Understanding Lung Cancer Risk Tool
Check the risk factors that apply to you to build your own list. Then go to Step 3 to learn what you can do to reduce your risk for factors in your list. After you build your list, you can print it out and take it with you to your doctor.

Lung Cancer Risk Factor

How Will I Know?

Does This Risk Factor
Apply to Me?

Cigarette smoking

If you smoke cigarettes, you are at increased risk for lung cancer. Cigarette smoking causes 87 percent of lung cancer deaths. Your risk increases with total lifetime exposure to cigarette smoke. This includes:

  • The number of cigarettes you smoke each day
  • The intensity of your smoking (the size and frequency of puffs)
  • The age at which you began to smoke
  • The number of years you have smoked
  • Your exposure to secondhand smoke.
"Light" cigarettes do not reduce the health risks of smoking.

Cigar smoking

If you smoke cigars, you are at increased risk for cancer of the lip, tongue, mouth, throat, larynx, lung, and esophagus. If you smoke cigars daily, particularly if you inhale, you are at increased risk for developing heart and lung disease. Lung disease itself is a risk factor for lung cancer.

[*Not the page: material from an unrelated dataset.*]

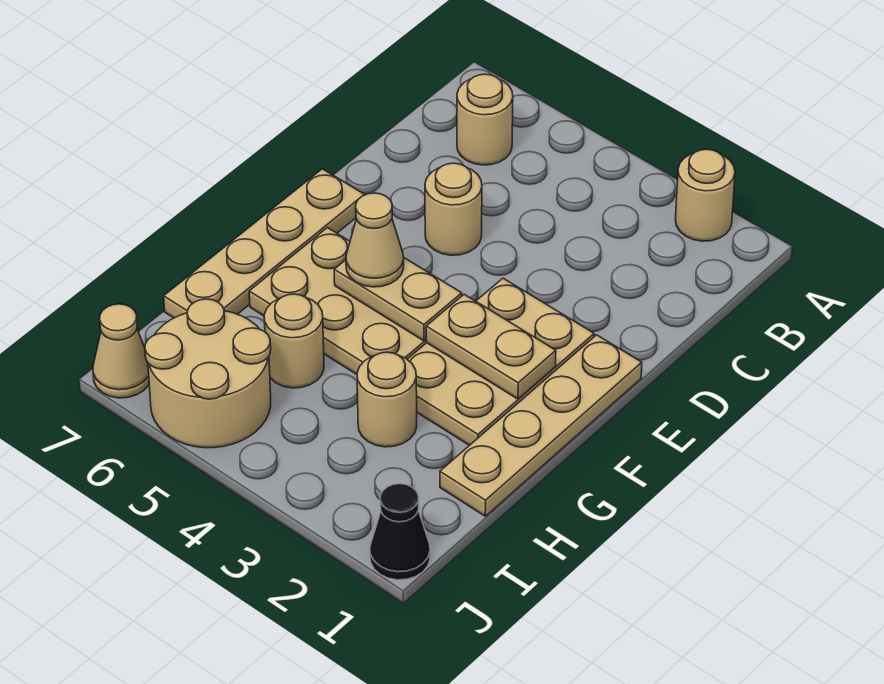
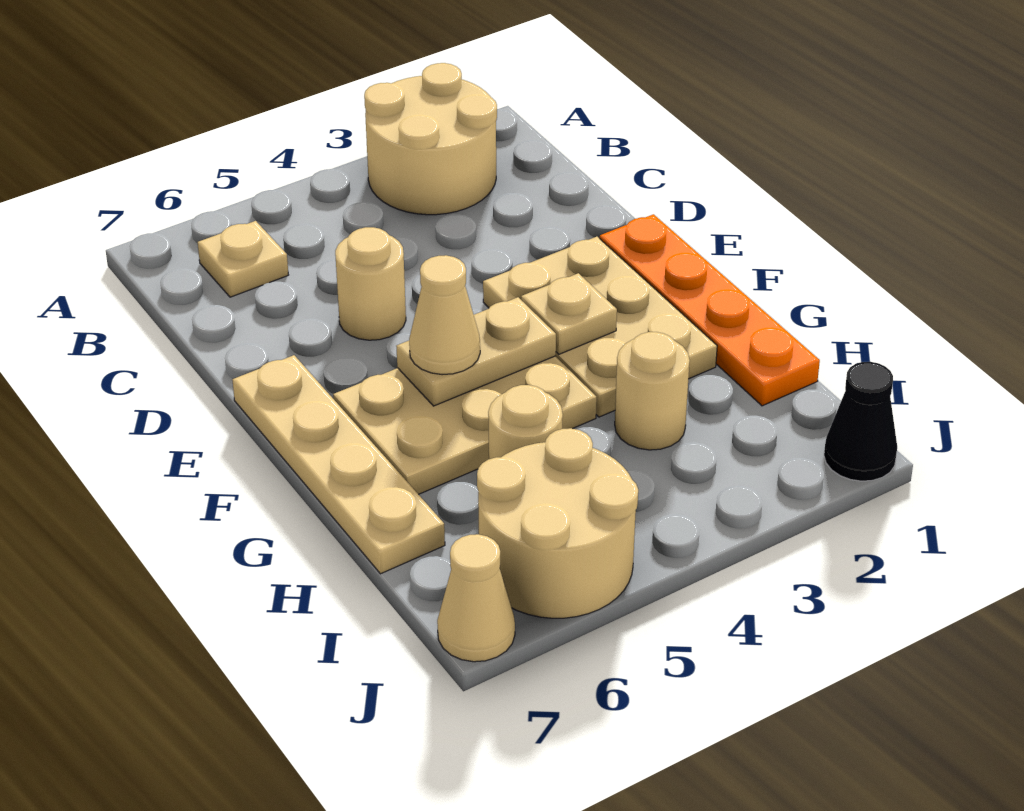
tan round brick A2 level 1 -> tan round brick A2:B3 level 1
tan round brick B6 level 1 -> tan plate B6 level 1
tan plate E1:H1 level 1 -> orange plate E1:H1 level 1
tan plate F2:F3 level 2 -> tan plate F3 level 2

Like cigarette smoking, your risk from cigar smoking increases with increased exposure.

Environmental tobacco smoke

Environmental tobacco smoke, commonly known as secondhand smoke, is a risk factor for lung cancer. It is a combination of smoke emitted from the burning end of a cigarette, cigar, or pipe, and smoke exhaled by the smoker.

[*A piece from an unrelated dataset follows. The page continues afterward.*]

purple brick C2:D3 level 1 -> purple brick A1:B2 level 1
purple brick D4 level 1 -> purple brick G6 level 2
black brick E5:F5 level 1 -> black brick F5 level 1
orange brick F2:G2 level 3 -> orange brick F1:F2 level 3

If you are a nonsmoker who lives with smokers in a home where smoking is allowed, you are at the greatest risk for suffering the negative health effects of secondhand smoke exposure (lung cancer, nasal sinus cancer, respiratory tract infections, and heart disease).

If you are a nonsmoker, separating yourself from smokers may reduce, but will not eliminate, your exposure to secondhand smoke.

Radon

Radon, an odorless, colorless, radioactive gas, is present in nearly all air. While everyone breathes in low levels of radon in every day, people who breathe in high levels of radon are at an increased risk for developing lung cancer.

Radon is the second leading cause of lung cancer in the United States and is associated with 15,000 to 22,000 lung cancer deaths each year.

Radon can enter your home through cracks in floors, walls, or foundations, and collect indoors. It also can also be released from building materials, or from water obtained from wells that contain radon. Radon levels can be higher in homes that are well insulated, tightly sealed, and/or built on uranium-rich soil. Because of their closeness to the ground, basement and first floors typically have the highest radon levels. Testing is the only way to know if your home has elevated radon levels.

Asbestos

If you have had or currently have substantial exposure to asbestos, you are at increased risk for lung cancer.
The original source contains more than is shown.